◆ Task prompt
Pick each line containing the word "controller" out of the data below.

◆ Provided entries
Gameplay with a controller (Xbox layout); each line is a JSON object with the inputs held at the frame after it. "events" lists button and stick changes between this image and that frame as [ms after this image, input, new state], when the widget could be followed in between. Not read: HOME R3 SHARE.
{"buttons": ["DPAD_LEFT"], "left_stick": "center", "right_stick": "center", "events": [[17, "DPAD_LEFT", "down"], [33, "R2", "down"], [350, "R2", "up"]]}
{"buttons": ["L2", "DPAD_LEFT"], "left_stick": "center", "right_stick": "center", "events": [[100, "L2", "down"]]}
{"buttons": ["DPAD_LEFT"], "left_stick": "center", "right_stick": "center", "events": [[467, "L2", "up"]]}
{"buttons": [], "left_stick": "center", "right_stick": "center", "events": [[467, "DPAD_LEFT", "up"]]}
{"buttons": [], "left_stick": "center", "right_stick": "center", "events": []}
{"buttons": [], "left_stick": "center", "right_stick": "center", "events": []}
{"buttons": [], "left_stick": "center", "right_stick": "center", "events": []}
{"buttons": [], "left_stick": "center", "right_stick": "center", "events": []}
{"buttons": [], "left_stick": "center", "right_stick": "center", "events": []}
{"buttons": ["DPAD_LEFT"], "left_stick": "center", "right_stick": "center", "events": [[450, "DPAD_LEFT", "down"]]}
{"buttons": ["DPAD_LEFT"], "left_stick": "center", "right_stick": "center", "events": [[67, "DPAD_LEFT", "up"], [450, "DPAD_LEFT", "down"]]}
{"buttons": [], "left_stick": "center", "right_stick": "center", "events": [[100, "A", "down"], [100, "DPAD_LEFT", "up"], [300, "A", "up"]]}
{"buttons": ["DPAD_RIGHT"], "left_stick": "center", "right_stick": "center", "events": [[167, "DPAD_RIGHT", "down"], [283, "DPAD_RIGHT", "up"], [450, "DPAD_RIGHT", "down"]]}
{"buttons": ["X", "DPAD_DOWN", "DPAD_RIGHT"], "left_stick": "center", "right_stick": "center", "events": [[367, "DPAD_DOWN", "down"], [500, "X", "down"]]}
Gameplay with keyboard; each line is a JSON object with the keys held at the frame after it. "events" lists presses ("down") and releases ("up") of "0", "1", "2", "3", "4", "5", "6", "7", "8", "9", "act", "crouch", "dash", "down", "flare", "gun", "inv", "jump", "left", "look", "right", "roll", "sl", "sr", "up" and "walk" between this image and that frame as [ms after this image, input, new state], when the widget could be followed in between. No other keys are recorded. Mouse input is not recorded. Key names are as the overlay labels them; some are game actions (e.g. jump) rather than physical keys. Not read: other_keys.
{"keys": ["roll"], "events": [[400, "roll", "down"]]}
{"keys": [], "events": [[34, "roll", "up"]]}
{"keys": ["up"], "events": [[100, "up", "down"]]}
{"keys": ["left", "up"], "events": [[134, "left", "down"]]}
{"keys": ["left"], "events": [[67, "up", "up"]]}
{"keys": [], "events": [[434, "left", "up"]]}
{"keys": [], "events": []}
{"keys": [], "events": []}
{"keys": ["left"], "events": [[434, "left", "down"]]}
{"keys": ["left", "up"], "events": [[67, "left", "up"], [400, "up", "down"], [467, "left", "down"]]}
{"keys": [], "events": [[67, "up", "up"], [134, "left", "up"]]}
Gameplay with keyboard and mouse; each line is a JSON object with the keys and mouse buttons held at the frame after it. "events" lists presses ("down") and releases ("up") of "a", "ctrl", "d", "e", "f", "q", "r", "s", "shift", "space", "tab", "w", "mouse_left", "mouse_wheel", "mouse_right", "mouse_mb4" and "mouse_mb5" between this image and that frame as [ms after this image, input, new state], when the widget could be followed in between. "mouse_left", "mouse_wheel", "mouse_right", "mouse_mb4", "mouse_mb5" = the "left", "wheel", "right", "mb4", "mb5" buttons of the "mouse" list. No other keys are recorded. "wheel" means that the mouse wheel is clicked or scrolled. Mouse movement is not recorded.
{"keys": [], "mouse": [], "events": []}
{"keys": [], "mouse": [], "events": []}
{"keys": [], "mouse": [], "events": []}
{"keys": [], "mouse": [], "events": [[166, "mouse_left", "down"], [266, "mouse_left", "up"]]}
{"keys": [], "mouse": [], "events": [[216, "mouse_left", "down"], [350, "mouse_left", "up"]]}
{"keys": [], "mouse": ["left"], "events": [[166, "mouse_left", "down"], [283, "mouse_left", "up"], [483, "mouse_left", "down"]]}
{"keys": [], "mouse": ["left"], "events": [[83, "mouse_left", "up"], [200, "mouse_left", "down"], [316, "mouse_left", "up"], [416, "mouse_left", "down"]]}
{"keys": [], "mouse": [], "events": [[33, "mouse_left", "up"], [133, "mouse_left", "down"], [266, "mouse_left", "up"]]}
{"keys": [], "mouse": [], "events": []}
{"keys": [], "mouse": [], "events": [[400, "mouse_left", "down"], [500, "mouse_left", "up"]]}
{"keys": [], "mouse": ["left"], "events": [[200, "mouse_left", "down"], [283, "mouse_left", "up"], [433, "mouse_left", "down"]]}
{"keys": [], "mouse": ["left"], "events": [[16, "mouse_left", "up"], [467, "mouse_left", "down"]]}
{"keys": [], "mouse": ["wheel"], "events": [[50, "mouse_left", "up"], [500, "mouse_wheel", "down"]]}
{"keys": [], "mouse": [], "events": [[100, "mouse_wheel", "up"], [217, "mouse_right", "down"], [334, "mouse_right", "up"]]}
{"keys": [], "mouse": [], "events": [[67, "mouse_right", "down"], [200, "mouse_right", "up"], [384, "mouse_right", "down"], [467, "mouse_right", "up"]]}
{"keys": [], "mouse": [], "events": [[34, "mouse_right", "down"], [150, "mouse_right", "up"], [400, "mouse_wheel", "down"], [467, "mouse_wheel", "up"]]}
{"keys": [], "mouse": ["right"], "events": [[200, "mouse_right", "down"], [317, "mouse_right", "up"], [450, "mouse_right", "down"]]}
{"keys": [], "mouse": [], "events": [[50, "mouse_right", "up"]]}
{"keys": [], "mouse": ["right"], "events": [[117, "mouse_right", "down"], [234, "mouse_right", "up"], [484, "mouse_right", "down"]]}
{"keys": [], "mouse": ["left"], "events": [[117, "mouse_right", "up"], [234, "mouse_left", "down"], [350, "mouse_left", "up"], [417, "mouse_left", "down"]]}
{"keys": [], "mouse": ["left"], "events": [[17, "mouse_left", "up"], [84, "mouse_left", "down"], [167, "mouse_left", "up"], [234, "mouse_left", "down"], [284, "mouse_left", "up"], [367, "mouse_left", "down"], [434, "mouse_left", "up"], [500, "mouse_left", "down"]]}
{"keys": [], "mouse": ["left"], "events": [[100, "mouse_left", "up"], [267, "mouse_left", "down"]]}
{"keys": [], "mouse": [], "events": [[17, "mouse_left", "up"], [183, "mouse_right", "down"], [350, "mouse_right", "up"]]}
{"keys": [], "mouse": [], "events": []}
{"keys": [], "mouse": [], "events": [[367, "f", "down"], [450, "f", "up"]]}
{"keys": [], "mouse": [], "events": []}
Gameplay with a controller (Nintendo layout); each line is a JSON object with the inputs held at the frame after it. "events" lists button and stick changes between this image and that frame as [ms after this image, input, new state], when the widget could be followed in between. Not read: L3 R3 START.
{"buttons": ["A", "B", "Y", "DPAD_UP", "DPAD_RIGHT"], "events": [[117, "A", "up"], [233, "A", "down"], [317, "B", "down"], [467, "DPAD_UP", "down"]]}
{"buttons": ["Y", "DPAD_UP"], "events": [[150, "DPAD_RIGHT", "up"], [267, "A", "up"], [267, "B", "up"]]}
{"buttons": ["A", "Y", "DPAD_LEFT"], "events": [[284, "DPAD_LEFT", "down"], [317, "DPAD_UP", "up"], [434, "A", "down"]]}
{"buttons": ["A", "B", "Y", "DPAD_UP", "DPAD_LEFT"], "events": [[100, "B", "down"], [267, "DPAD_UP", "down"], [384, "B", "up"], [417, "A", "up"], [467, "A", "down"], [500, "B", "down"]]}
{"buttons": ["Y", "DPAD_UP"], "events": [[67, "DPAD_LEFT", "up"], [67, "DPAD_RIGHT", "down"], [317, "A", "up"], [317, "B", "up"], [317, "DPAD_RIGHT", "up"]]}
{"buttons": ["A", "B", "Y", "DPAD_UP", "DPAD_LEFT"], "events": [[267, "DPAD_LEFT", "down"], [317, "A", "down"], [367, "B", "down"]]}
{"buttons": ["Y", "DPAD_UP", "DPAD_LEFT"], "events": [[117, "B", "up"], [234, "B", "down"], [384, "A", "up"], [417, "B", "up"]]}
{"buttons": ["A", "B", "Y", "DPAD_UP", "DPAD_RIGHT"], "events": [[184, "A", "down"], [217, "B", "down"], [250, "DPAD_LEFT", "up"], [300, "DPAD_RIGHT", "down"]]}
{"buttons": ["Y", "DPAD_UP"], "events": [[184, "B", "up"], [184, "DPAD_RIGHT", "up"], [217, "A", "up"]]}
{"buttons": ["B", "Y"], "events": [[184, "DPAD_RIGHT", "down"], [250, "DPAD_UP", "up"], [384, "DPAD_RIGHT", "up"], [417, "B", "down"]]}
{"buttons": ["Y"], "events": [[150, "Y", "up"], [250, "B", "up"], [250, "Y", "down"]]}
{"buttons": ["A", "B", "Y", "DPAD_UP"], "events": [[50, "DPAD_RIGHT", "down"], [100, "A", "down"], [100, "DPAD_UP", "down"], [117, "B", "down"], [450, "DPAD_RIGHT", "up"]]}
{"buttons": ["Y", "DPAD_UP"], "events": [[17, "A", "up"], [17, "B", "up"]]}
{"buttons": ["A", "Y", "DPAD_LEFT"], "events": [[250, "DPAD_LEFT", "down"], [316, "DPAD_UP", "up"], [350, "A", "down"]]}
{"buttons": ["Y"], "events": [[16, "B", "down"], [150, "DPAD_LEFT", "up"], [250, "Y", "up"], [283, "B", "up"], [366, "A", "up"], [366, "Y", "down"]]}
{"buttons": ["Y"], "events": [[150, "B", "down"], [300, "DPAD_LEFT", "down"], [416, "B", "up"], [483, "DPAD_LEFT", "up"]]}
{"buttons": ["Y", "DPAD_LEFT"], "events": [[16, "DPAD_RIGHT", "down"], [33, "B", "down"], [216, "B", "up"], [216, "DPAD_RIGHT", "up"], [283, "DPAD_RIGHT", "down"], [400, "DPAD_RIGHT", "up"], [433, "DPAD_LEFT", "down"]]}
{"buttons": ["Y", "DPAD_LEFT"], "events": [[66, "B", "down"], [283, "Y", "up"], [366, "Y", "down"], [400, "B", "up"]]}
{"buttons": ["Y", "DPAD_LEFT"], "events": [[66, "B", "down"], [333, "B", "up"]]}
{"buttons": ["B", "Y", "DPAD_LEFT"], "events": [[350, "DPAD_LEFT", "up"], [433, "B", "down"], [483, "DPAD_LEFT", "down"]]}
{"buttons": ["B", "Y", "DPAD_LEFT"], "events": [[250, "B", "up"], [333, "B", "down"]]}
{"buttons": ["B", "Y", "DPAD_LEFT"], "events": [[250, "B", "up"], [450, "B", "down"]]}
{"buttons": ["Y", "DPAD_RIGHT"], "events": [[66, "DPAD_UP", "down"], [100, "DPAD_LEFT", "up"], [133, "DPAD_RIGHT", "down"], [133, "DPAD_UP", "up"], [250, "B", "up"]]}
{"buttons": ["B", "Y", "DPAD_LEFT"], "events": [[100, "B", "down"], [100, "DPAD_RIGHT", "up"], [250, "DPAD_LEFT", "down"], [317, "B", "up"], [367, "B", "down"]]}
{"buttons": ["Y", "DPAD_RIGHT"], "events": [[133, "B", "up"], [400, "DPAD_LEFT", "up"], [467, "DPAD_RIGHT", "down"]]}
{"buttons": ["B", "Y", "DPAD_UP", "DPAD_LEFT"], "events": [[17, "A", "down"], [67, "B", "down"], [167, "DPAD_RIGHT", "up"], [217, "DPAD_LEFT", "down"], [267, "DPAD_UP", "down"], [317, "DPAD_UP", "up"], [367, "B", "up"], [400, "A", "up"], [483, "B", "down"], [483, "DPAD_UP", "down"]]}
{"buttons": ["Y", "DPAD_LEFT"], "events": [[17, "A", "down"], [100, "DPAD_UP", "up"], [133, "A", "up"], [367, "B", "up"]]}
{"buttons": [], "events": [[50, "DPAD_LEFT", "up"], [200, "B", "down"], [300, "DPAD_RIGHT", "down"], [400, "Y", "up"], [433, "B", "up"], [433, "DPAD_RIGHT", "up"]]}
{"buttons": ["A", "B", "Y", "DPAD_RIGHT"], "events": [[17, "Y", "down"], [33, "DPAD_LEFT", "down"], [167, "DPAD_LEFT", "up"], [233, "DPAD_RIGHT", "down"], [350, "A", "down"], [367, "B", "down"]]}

◆ Result of the task
Gameplay with a controller (Xbox layout); each line is a JSON object with the inputs held at the frame after it. "events" lists button and stick changes between this image and that frame as [ms after this image, input, new state], when the widget could be followed in between. Not read: HOME R3 SHARE.
Gameplay with a controller (Nintendo layout); each line is a JSON object with the inputs held at the frame after it. "events" lists button and stick changes between this image and that frame as [ms after this image, input, new state], when the widget could be followed in between. Not read: L3 R3 START.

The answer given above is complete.